The jury was shown a series of clips from a CCTV camera which prosecutors said showed Brockhill deliver a total of 21 blows to Star in a car over a period of nearly three hours, some as the toddler sat in a car seat.

Mr MacDonald said the footage came from a camera at a recycling plant in Doncaster where Brockhill was working as a security guard, and was filmed about eight days before Star’s death.

The footage appeared to show Brockhill punching and slapping Star with what the prosecutor described as “considerable force” and, at one point, the youngster fell out of the vehicle. She also grabbed Star by the throat.

Another video which was shown to the jury, described by the prosecutor as “disturbing and bizarre”, showed Star falling off a plastic chair and hitting the floor.

The mobile phone footage had been slowed down with music added, plus a caption which said “in this moment she realises she has messed up”.

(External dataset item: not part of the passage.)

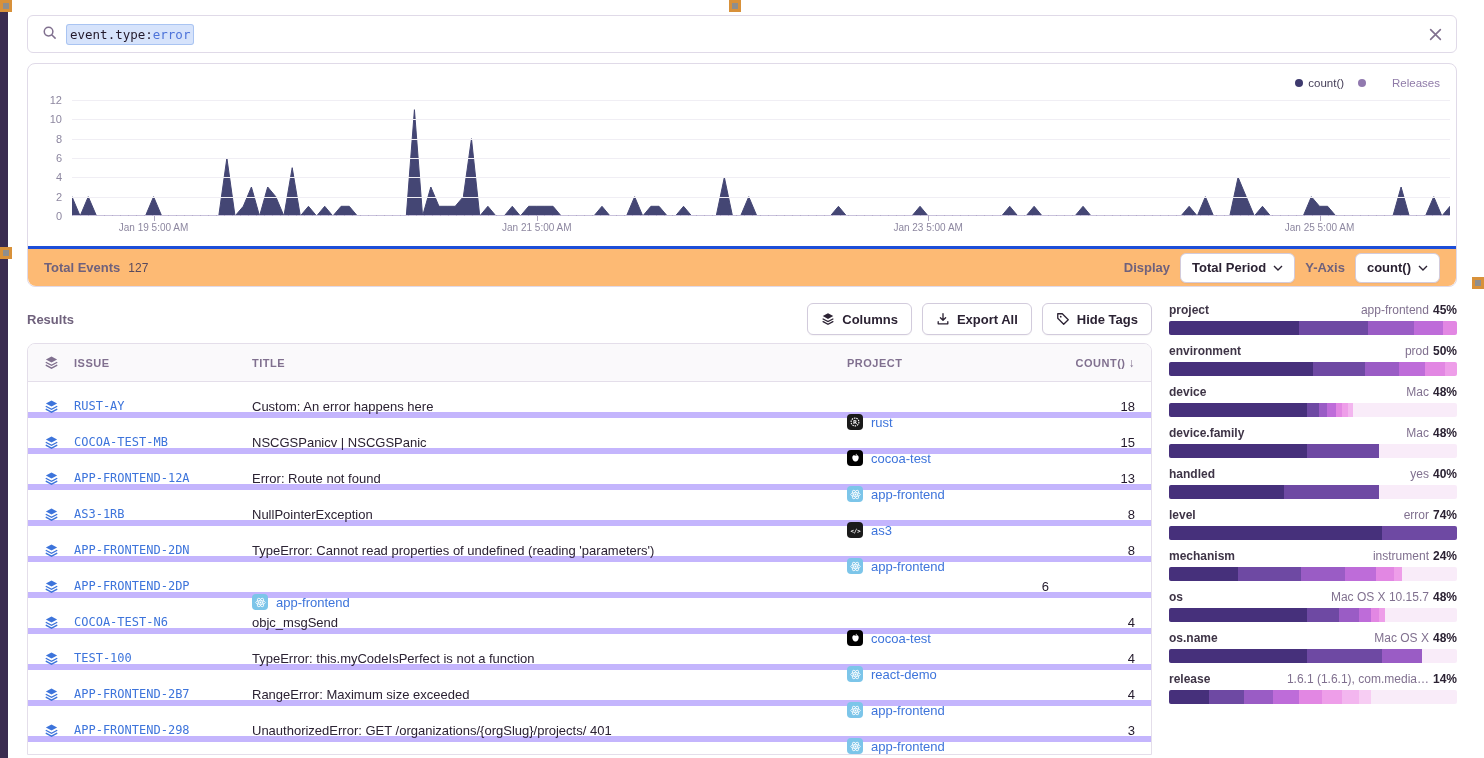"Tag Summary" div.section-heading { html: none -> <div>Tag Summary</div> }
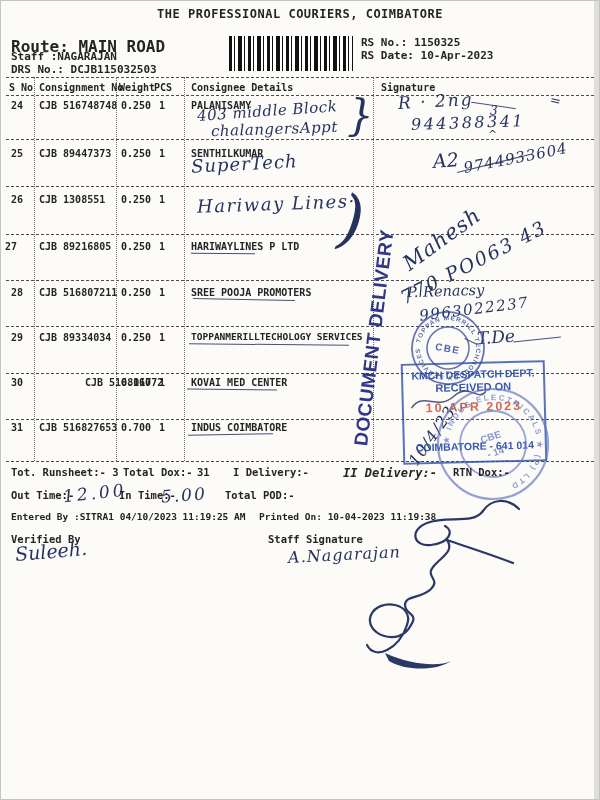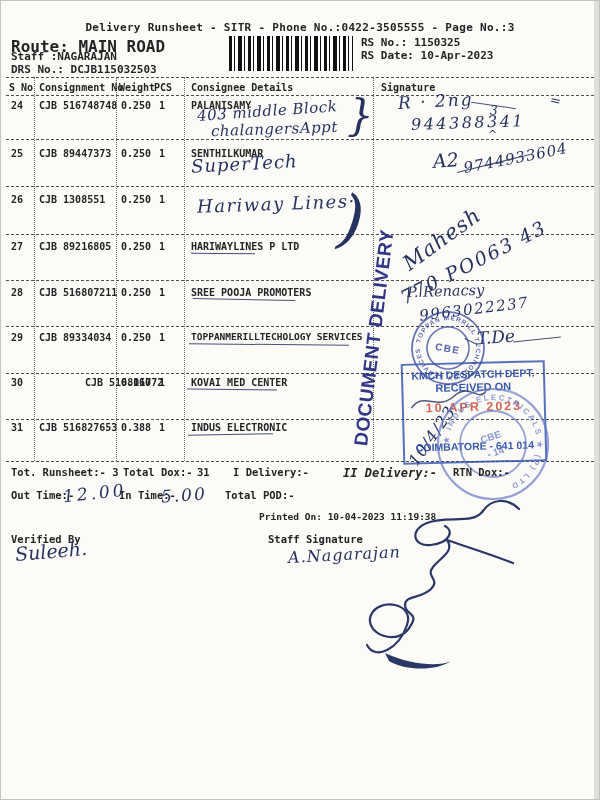"THE PROFESSIONAL COURIERS, COIMBATORE" div.pt { html: none -> <div>THE PROFESSIONAL COURIERS, COIMBATORE</div> }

Another clip, filmed on both defendants’ phones, showed Star being so exhausted that she fell forward and slept in a bowl of food.

Mr MacDonald told the jury the youngster was “clearly exhausted but treated completely without love”.

He said “there was also a degree of cruelty and psychological harm” inflicted on the youngster in the weeks and months before she died as well as physical assaults.

A number of relatives and friends of Smith told the jury of concerns they had over bruises they saw on Star which, in some instances, they filmed.

Brockhill, 28, of Hawthorn Close, Keighley, and Smith, 20, of Wesley Place, Halifax Road, Keighley, both denied murder and also causing or allowing Star’s death.

They will be sentenced on Wednesday.